RECORDS TO USE ::

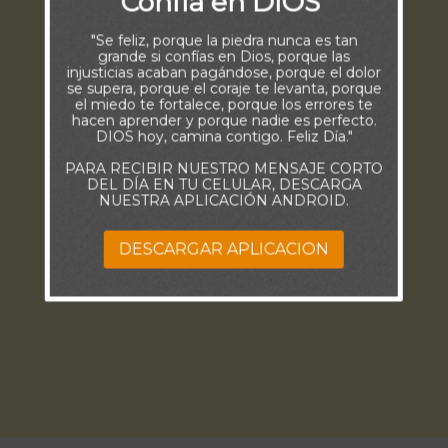
Confía en DIOS
"Se feliz, porque la piedra nunca es tan
grande si confías en Dios, porque las
injusticias acaban pagándose, porque el dolor
se supera, porque el coraje te levanta, porque
el miedo te fortalece, porque los errores te
hacen aprender y porque nadie es perfecto.
DIOS hoy, camina contigo. Feliz Día."
PARA RECIBIR NUESTRO MENSAJE CORTO
DEL DÍA EN TU CELULAR, DESCARGA
NUESTRA APLICACIÓN ANDROID.
DESCARGAR APLICACION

GOAL OF THE EXERCISE :: Set down the text read from each row above word for word, with the same line breaks. Leave out the pictures.

SOLUTION ::
Confía en DIOS
"Se feliz, porque la piedra nunca es tan
grande si confías en Dios, porque las
injusticias acaban pagándose, porque el dolor
se supera, porque el coraje te levanta, porque
el miedo te fortalece, porque los errores te
hacen aprender y porque nadie es perfecto.
DIOS hoy, camina contigo. Feliz Día."
PARA RECIBIR NUESTRO MENSAJE CORTO
DEL DÍA EN TU CELULAR, DESCARGA
NUESTRA APLICACIÓN ANDROID.
DESCARGAR APLICACION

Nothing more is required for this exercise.